相続登記についての本文抜粋によると、相続登記をしないままでいると、その不動産について何ができなくなりますか。

**本文抜粋**
-*-

相続登記とは、被相続人から不動産を相続した際に、登記名義を変更するために行う手続です。
相続財産に不動産がある場合は、必ず発生します。
ただ、冒頭にお伝えした通り登記義務があるわけではありません。
相続登記をしなかったとしても、罰せられることはないです。
しかし、相続登記をしないと後々面倒なことになります。
まず、相続登記をしないままでいると、その不動産を売却することができません。
登記上の所有者が亡くなった方のままですから、当然といえば当然です。
そして、相続登記しないままの状態でいると、相続人が亡くなってしまうこともあります。
そうなると、さらに登記が複雑になってしまうのです。
相続登記を放置しても、メリットは何一つないので、できるだけ早い段階で相続登記の手続を行ったほうがいいでしょう。
それでは、以下簡単にやり方をご説明します。
複雑なケースは、自分でやるのは難しいと思いますので、単純なケースを前提としてお話しします。
複雑なケースは、登記の専門家である司法書士に相談したほうが良いです。
まずは対象不動産の特定

名寄帳まで調べたほうがいいですか?

生前、亡くなった方から所有している不動産についてすべて聞いていれば、確認しなくても問題はありません。
まずは、相続財産である不動産を特定します。
通常は、自宅のみであることがほとんどでしょう。
もし、自宅以外にも不動産があるかもしれないという場合は、固定資産税の課税明細書を確認してみてください。
そこに、亡くなった方の所有する不動産がすべて記載されています。
課税明細書がない場合は、名寄帳というものを役所で取れば確認が可能です。
ここでは、自宅のみであるという前提で、進めさせていただきます。

-*-

**提供データ**

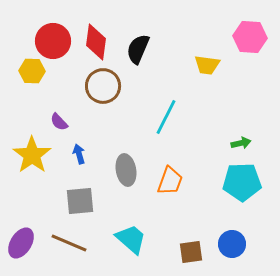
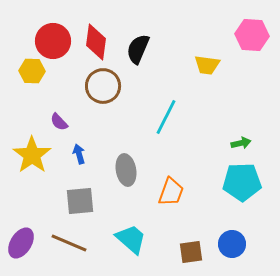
pink hexagon: moved 2 px right, 2 px up
orange trapezoid: moved 1 px right, 11 px down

-*-

**解答**
その不動産を売却することができなくなります。